Let $f:\mathbb R^2 \rightarrow \mathbb R^2$ be a linear map and $v=f(e_1), w=f(e_2)$ where $e_1, e_2$ is the standard basis. Suppose $f$ is invertible (otherwise it is guaranteed to be diagonalisable). My question is, is there any "geometric" condition on the vectors $v, w$ which would imply diagonalisability of $f$?
By "geometric", I know I'm not fully rigurous, but intuitively I'm thinking of "calculation-free"/"deducible using only an unmarked straightedge and a compass".
For example, if $A$ is the matrix of $f$ in the standard basis, the condition that $X^2 - Xtr(A) +\det A=0$ has two distinct real roots, or the conditions deduced from this on $v$ and $w$, would not be geometric, since they require calculations using the coordinates of $v$ and $w$.

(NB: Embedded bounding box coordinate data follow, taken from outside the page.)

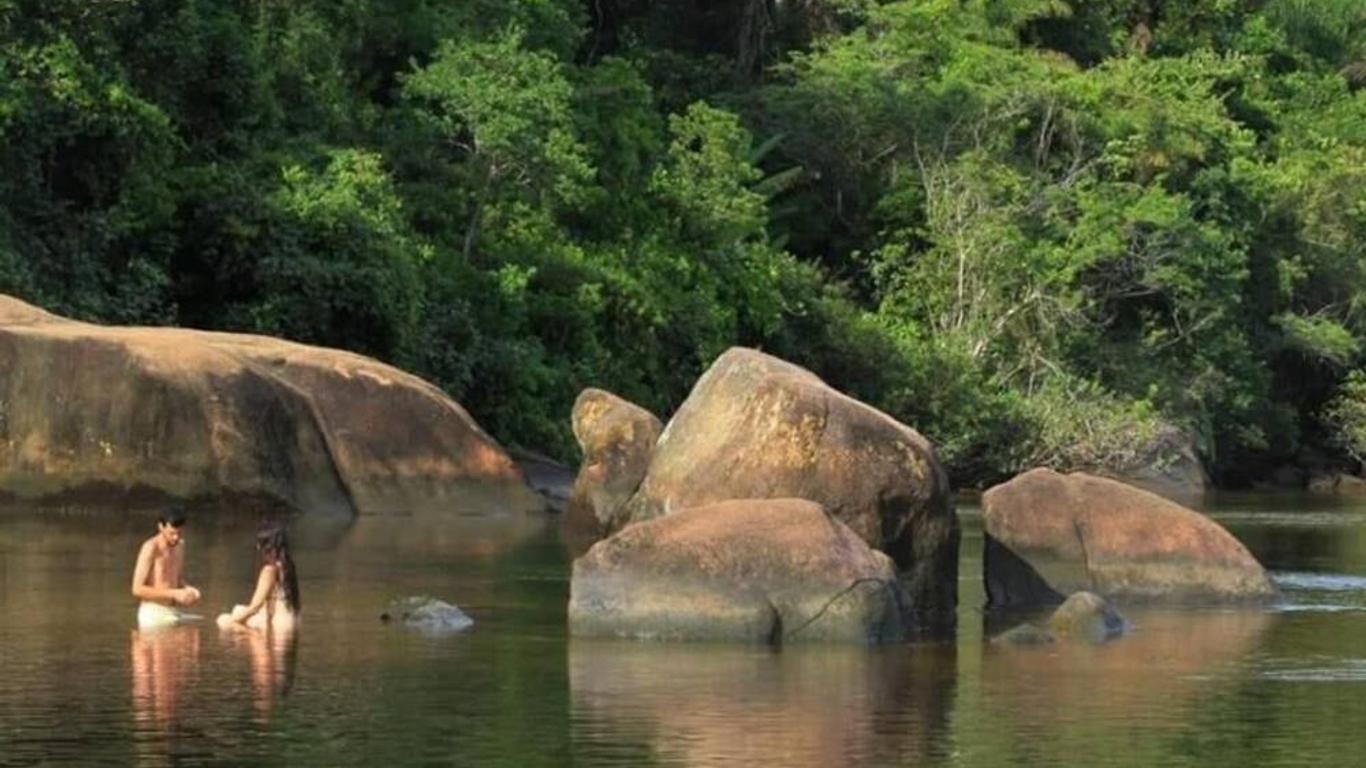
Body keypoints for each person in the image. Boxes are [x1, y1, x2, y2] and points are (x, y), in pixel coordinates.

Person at [217, 522, 300, 631]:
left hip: (277, 625)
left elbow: (255, 607)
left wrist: (232, 621)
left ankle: (251, 636)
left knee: (223, 619)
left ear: (265, 546)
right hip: (292, 622)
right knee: (239, 609)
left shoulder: (269, 570)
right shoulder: (288, 566)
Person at [131, 510, 201, 628]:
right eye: (171, 533)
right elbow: (137, 589)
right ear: (161, 527)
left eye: (179, 533)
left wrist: (188, 590)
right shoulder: (151, 547)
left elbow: (175, 580)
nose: (176, 537)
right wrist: (174, 594)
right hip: (152, 613)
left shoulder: (180, 546)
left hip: (173, 611)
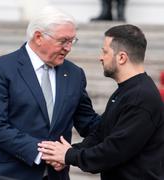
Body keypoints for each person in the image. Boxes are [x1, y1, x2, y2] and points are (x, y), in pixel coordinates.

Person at [0, 6, 101, 180]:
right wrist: (45, 153)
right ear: (38, 37)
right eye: (63, 41)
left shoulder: (74, 74)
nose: (68, 48)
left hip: (56, 175)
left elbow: (87, 123)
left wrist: (124, 113)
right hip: (7, 174)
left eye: (72, 41)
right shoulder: (0, 69)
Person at [39, 24, 164, 180]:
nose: (101, 57)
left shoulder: (141, 98)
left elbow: (114, 151)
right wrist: (68, 152)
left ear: (121, 57)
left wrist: (69, 156)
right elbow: (101, 133)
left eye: (105, 52)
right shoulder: (126, 90)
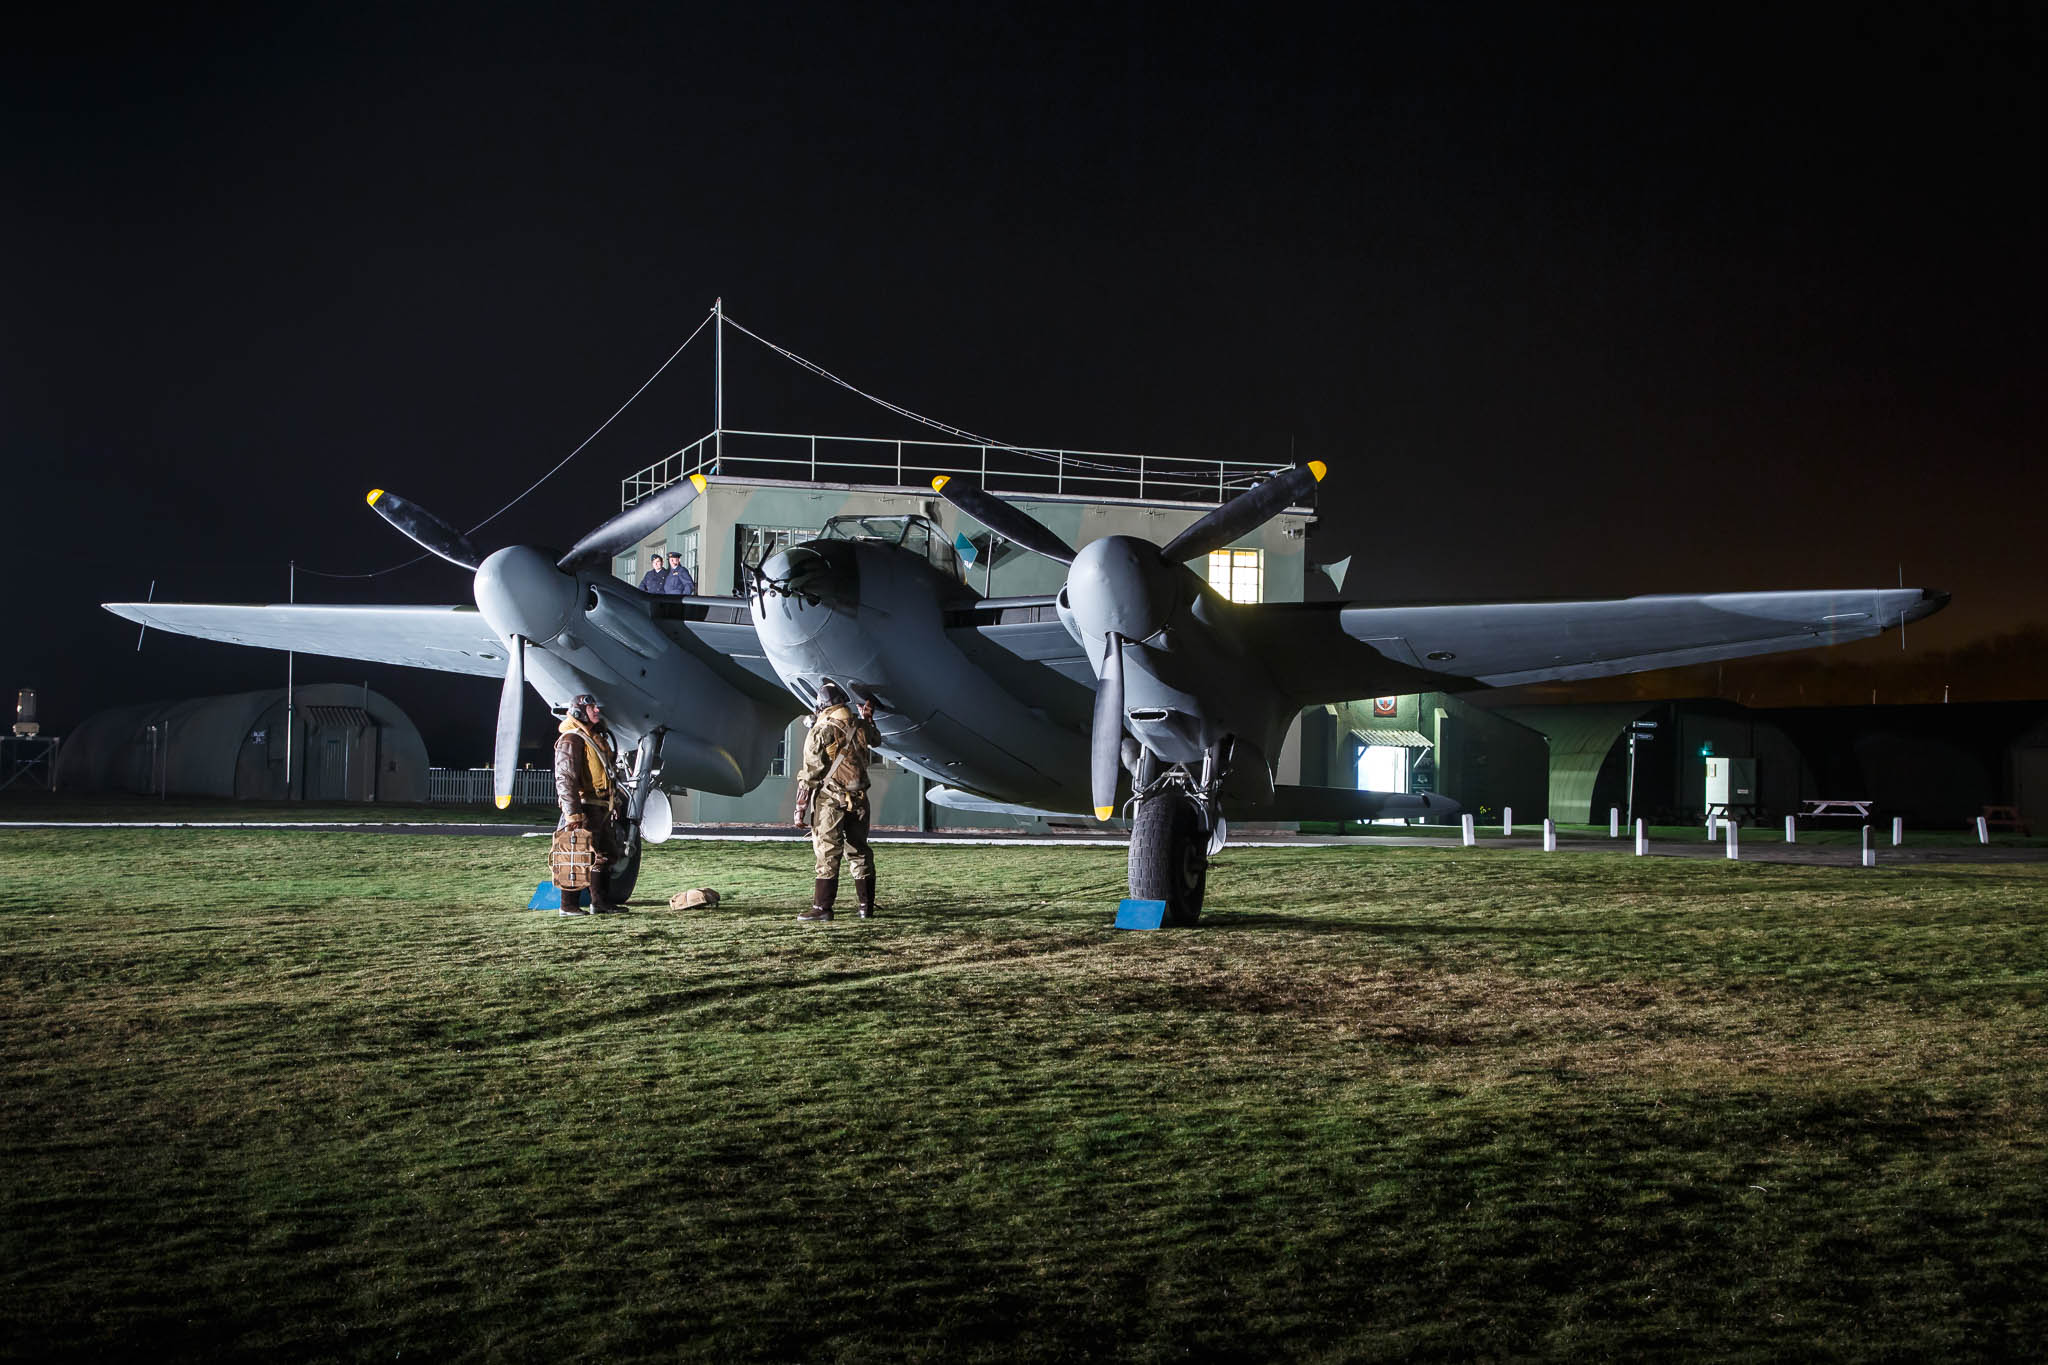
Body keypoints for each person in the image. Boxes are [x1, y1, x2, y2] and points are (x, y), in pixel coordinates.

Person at [793, 680, 881, 922]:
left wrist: (800, 808)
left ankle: (823, 909)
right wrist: (867, 717)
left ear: (822, 706)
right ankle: (866, 906)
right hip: (860, 799)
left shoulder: (821, 731)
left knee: (827, 852)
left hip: (831, 801)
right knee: (860, 851)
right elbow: (877, 739)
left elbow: (810, 772)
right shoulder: (860, 725)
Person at [554, 693, 623, 914]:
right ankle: (568, 906)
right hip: (584, 807)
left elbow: (607, 773)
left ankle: (600, 903)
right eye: (592, 708)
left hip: (601, 806)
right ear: (578, 712)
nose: (597, 711)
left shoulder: (594, 739)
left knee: (603, 855)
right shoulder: (572, 739)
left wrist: (614, 802)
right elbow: (565, 778)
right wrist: (573, 814)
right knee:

Edit: maybe a better way to put the "geometrical" part would be this: if we fix the vector $v$ and rotate the vector $w$, and we have a light bulb which lights up when the corresponding transformation is diagonalisable, and switches off when it's not, what pattern do we expect to see in the lighting up of the bulb as a function of the angle of rotation of $w$? Does this pattern fundamentally change with the choice of $v$ and/or the choice of magnitude of $w$?